Die Frage blieb unbeantwortet: Hat Trettmann, jahrelang einer der gefragtesten Künstler der Szene („DIY“), den Zenit in der Gunst des Publikums überschritten? Gerade mal so um 2000 Fans kamen zu seinem Konzert am 22. August auf dem Schlossplatz in Coburg. Als „Opener“ des perfekt organisierten Huk-Coburg-Sommer-Open-Air nicht unbedingt der erwartete „Burner“. Zumal das ausverkaufte Event mit Marius Müller-Westernhagen leider wegen Krankheit ausfiel. Musikalisch jedoch zündete Trettmann seine dritte Entwicklungsrakete – und verzauberte mit einem perfekten Feuerwerk aus alten und neuen Songs den lauen Coburger Abend.
Der in Chemnitz geborene Künstler bewies erneut seine Wandlungsfähigkeit mit Cloud Rap vom Feinsten. Über Dance Hall, Reggae und der gemeinsamen, sehr erfolgreichen Ära mit KitschKrieg hat er seinen ganz eigenen Sound gefunden, ohne die Vergangenheit zu verraten. Eine bunte statt wie früher schwarzweiße Show, minimalistischer Bühnenaufbau, vier agile Tänzerinnen – viel frischer Wind, dabei doch der Alte.
Trettmann ist persönlich. Trettmann berührt, weckt Erinnerungen, trifft. Liebe, Schmerz, Kummer, Aufbruch, Emotionen – in seinen Songs lässt er sein Publikum ganz nah an sich heran. Schon der Eingangssong „So lang“ seiner 75-minütigen Coburg-Show machte das deutlich. „Wollt ihr es wissen, wie’s mir geht?“ war zugleich Bekenntnis und Programm. Die Bässe schlugen aufs Zwerchfell, die Fans drängelten sich zur Bühne und tanzten begeistert ab. Stimmung pur.

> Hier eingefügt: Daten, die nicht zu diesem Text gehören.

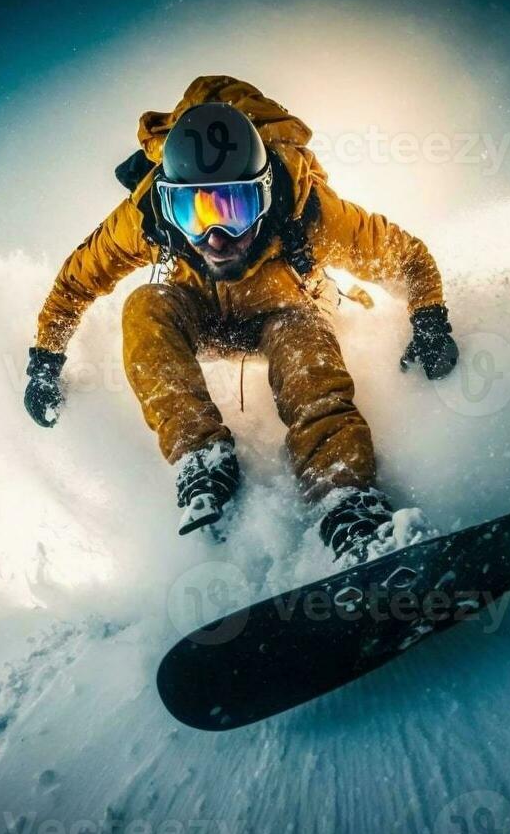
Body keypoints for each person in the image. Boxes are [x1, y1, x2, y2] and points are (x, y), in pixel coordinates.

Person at [24, 76, 457, 563]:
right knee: (144, 305)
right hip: (200, 316)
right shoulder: (144, 217)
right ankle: (202, 459)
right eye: (192, 212)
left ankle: (347, 503)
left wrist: (429, 317)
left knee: (303, 338)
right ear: (168, 202)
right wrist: (45, 357)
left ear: (267, 192)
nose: (215, 237)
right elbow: (76, 281)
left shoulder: (308, 210)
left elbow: (405, 257)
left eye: (235, 206)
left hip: (282, 312)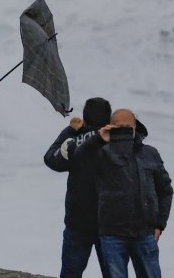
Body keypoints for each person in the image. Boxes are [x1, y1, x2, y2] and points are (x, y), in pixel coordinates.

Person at [73, 109, 173, 278]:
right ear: (111, 127)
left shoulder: (150, 153)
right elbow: (78, 160)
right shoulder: (101, 153)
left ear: (135, 127)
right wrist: (98, 139)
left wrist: (159, 224)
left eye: (128, 126)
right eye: (119, 127)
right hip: (112, 234)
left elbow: (165, 190)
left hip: (145, 232)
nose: (124, 130)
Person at [44, 97, 113, 278]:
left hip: (78, 221)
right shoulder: (117, 143)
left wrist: (70, 130)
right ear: (109, 118)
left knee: (71, 273)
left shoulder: (75, 143)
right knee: (114, 273)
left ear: (85, 117)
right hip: (110, 222)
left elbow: (51, 158)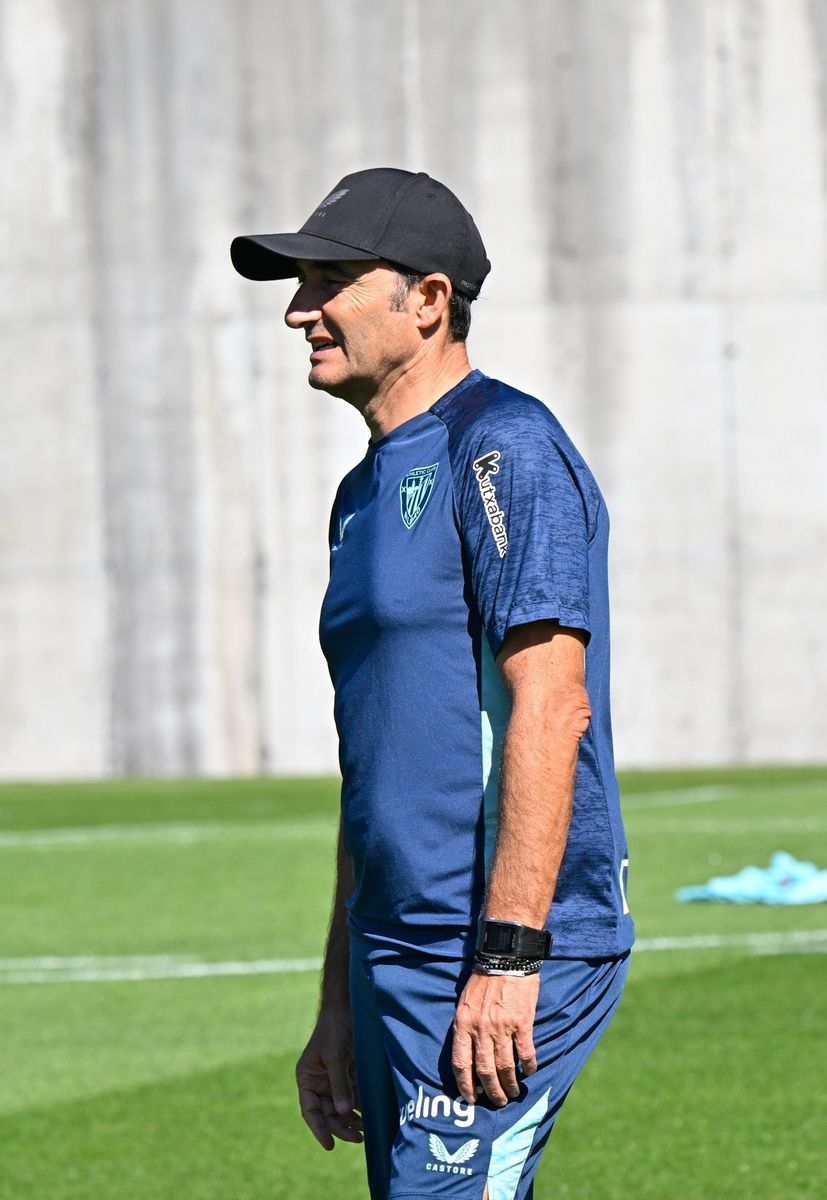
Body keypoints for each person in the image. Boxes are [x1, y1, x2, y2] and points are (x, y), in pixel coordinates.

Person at [231, 168, 634, 1200]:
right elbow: (372, 767)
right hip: (392, 947)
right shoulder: (360, 494)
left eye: (327, 281)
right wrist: (336, 998)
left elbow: (550, 704)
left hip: (496, 945)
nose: (296, 311)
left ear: (427, 300)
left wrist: (505, 960)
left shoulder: (503, 449)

Trettmann, schwarzes T-Shit, Hütchen und Sonnenbrille, nahm seine Fans mit – mit gewohnt kräftiger Stimme, klaren Ansagen und mit technisch mehr als sauberem Sound. „Tretti“, wie ihn seine Fans nennen, ist in die Jahre gekommen, sein 50. Geburtstag steht bevor. Seine Fans in Coburg waren meist 20, 30 Jahre jünger. Das schert den Rap-Oldie nicht. Es ist eher ein Ehrenabzeichen, dass er mit seiner Musik auch jüngere Generationen erreichen kann. Über die Altersdiskriminierung einiger Besserwisser lästerte er mit einer Songzeile ab: „Und die gestern noch meinten, ich wär‘ zu alt für den Shit / Sind heut schon wieder so viel Jahre älter als ich.“ Tretti is back.